Selbständige, die jährlich die Steuererklärung ausfüllen, kennen den Unterschied zwischen Umsatz und Einkommen. Ihre Betriebsausgaben sind im Einkommensteuerbescheid berücksichtigt, daher wird der dort angeführte Gewinn zur Ermittlung des ruhenden Pensionsbetrages herangezogen.

Andererseits müssen Einnahmen der Pensionsversicherungsanstalt unverzüglich gemeldet werden.

Nehmen wir also an, ein Tischler, der eine vorzeitige Alterspension (Frühpension) bezieht, baut und verkauft Monat für Monat ein Regal um 3.500 Schilling. Ob er seine Frühpension behält, hängt davon ab, ob er mindestens 1.239 Schilling für Holz, Werkzeug, Leim, Lacke, Arbeitskleidung und so weiter ausgibt.

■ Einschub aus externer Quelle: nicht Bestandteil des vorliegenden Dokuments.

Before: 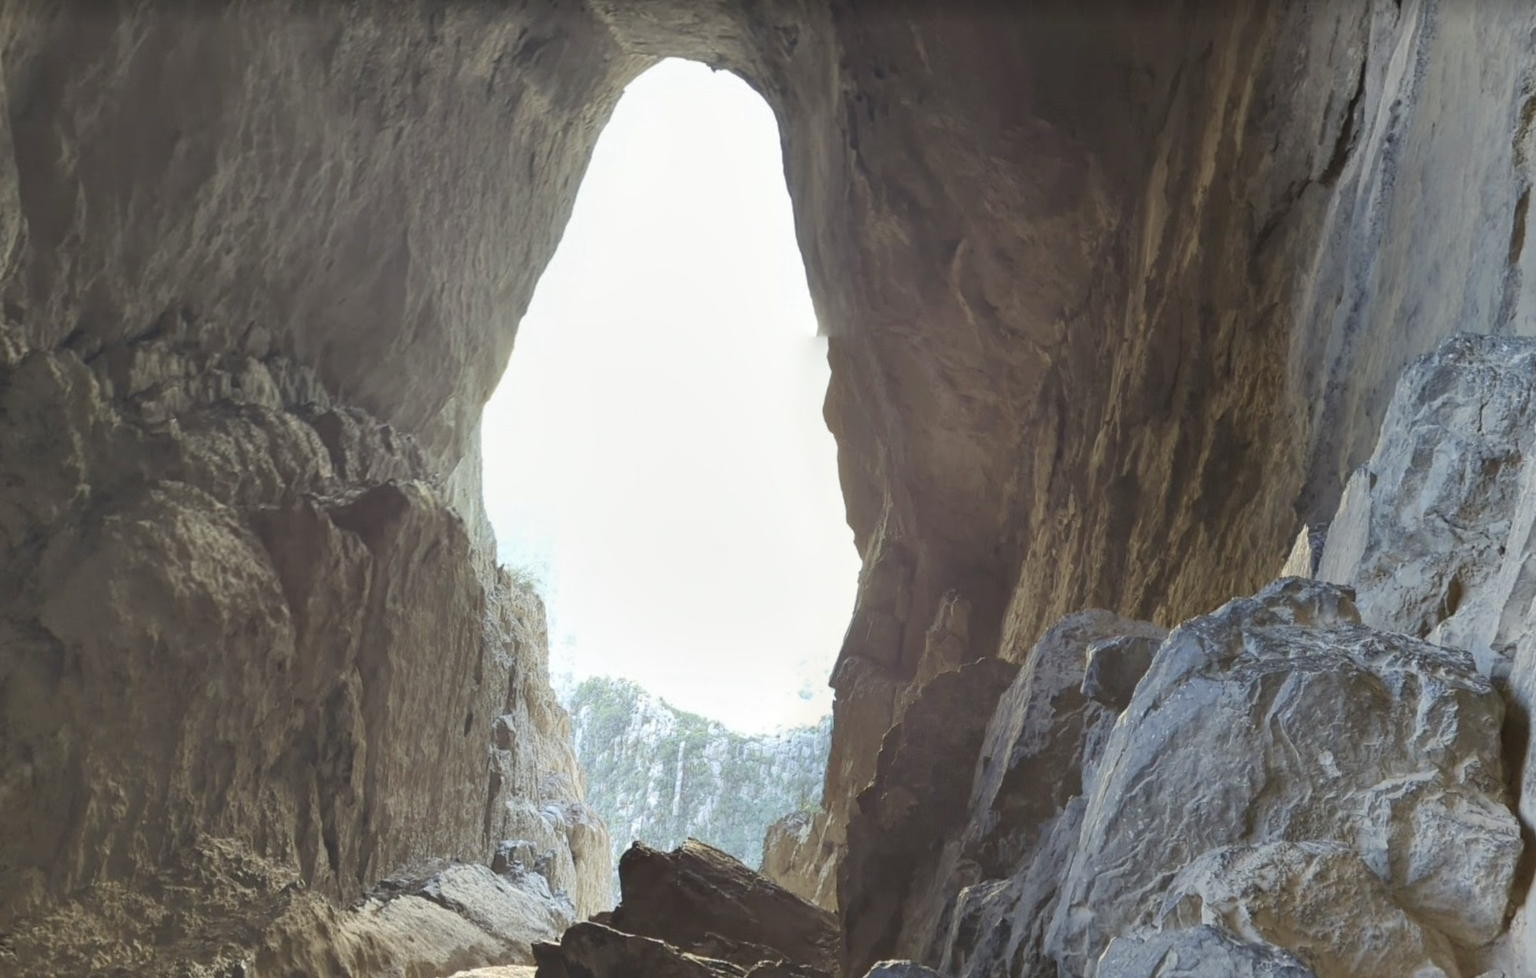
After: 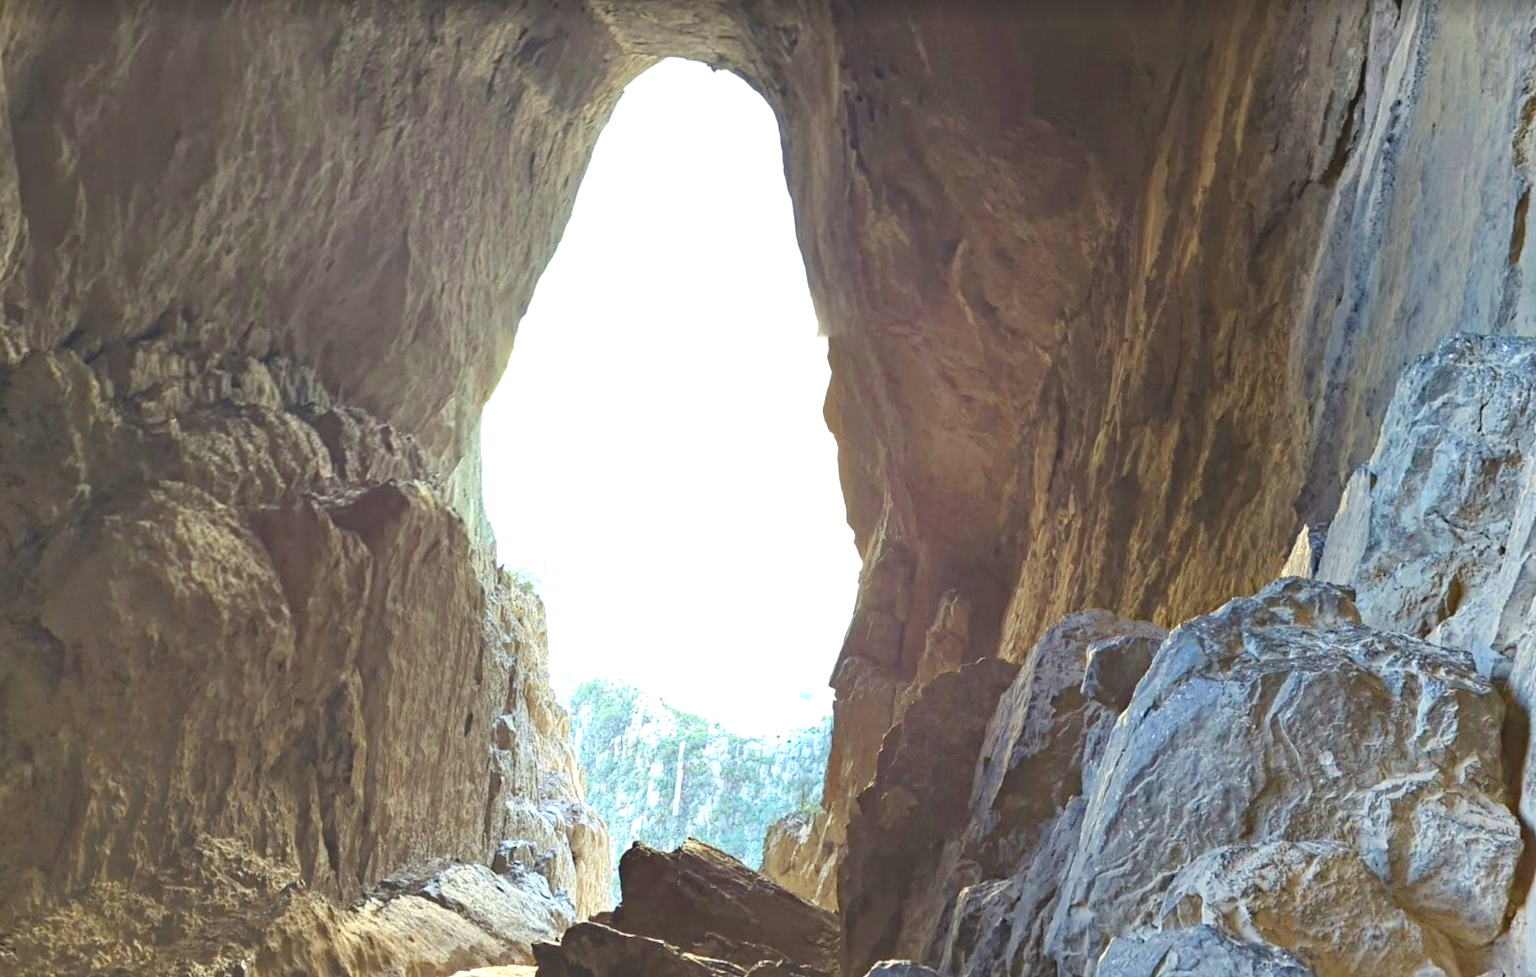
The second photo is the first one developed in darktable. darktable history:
color balance rgb: shadows lift › luminance -9.802%, global offset › luminance 1.518%, perceptual saturation grading › global saturation 17.505%
exposure: exposure 0.784 EV, compensate exposure bias true, compensate highlight preservation false
haze removal: strength 0.394, distance 0.217, compatibility mode true, adaptive false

In diesem

Fall wird ja mit seinem Brutto-Reingewinn die Freigrenze von 2.261 Schilling nicht überschritten.

Dieses Argument kann von der Pensionsversicherungsanstalt sofort anerkannt werden oder auch nicht. Im ersten Fall muß er im nächsten Jahr seinen Einkommensteuerbescheid vorlegen. Im anderen Fall kann er, wenn der Reingewinn nach Abzug der Betriebsausgaben unter der Freigrenze geblieben ist, die Pension nachfordern.

Es gibt immer die Möglichkeit, die Pensionsberechnung eines Monats oder mehrerer nachträglich aufzurollen. Aber auch da lauert ein „Hund".

Man weiß ja nie, ob Ausgaben, die man in der Steuererklärung angibt, anerkannt werden. Seit immer mehr Steuererklärungen „unbesehen" akzeptiert und dafür immer mehr auch ganz kleine Steuerpflichtige einer Betriebsprüfung unterzogen werden, besteht die Gefahr, daß noch nach fünf und mehr Jahren Frühpensionen komplett zurückgezahlt werden müssen, weil irgendeine Ausgabe, die ja regelmäßig aufscheinen kann, nun plötzlich nicht mehr anerkannt wird. Das kann, in Verbindung mit den Nachzahlungen an das Finanzamt, zur finanziellen Katastrophe führen.

Ungerecht, ja unverständlich mutet auch an, daß Witwen oder Witwer ungestraft über monatlich 10.585 Schilling verfügen dürfen (Pension plus Zuverdienst), während bei Menschen, die „nur" die eigene Pension beziehen, die Ruhensbestimmungen bereits bei 7.231 Schilling voll zuschlagen.

Je kleiner die Pension, je größer die Notwendigkeit, dazuzuverdienen, desto geringer die Möglichkeiten, sich zu helfen. Auch aus diesem Grund gehören die Ruhensbestimmungen abgeschafft oder im Sinne echter Gleichbehandlung aller Pensionsberechtigten reformiert.